Maher interrupts. "Don't you think what Republicans really fear, and I hate to generalize, is sex? I mean, you knew about closeted gay Republicans before it was cool."

Laughter from the audience. Laughter from Huffington.

"I don't think Republicans fear sex." she continues, absolutely unfazed. "I think they fear losing power. They're going to use sex and race and everything in order to cling to power. That's their worst fear."

Afterward, she jumps in a limo headed for LAX and the Delta red-eye to Tampa for a book signing in St. Petersburg. She gets out her ticket and her driver's license and stuffs them into her bra. "So I don't have to look for them later," she explains. Then she's silent for a while.

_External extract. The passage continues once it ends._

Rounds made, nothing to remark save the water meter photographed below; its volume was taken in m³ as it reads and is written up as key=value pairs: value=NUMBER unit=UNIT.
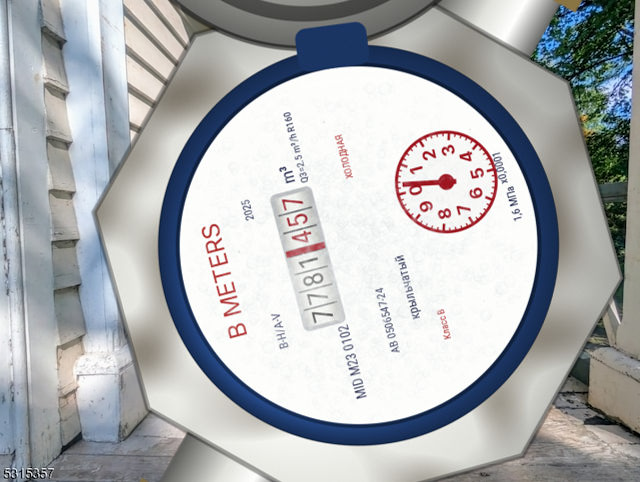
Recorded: value=7781.4570 unit=m³
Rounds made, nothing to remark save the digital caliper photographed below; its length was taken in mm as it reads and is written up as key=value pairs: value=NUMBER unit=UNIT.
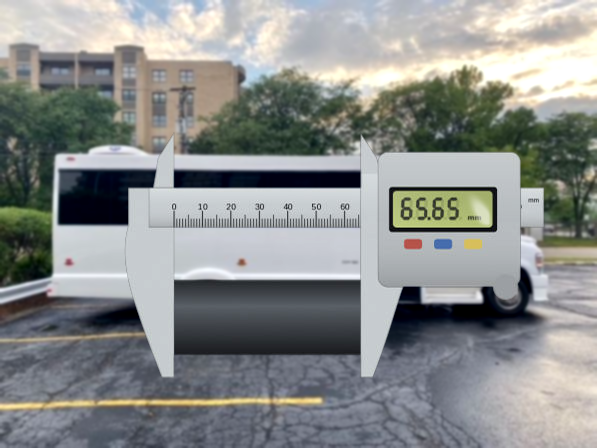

Right now. she's between boyfriends. Amid her Web site and her book tour and her kids, she hardly has time for them. And even when she does, ever since her marriage ended, they've tended to last only six or seven months. It's all great in the beginning. "I am a very good listener, and when I'm in love, I have an infinite capacity to be engaged with everything about the man, however insignificant," she says. Plus, she definitely enjoys sleeping with another person "in the spoon position, yes. I'm incredibly tactile." But then comes the day, usually just when things seem to be going swimmingly well, often right in the middle of the discovery part of the fling, the thrill zone, when she suddenly realizes that she's sleep-deprived and walking around like a zombie. And she doesn't like walking around like a zombie. "So. I've gotten to be a good breaker-upper," she says, nearing the airport. "I mean, I believe there's no point in delaying the inevitable. I'm very nice and want to be friends, and what I think is, it's easier to be friends if you kind of end the relationship on a high note, when things are still good, as opposed to when things are on the way down."

Well, at least she's up front about it. Those men in her life, like so many things, are just a few more sparrows flying by.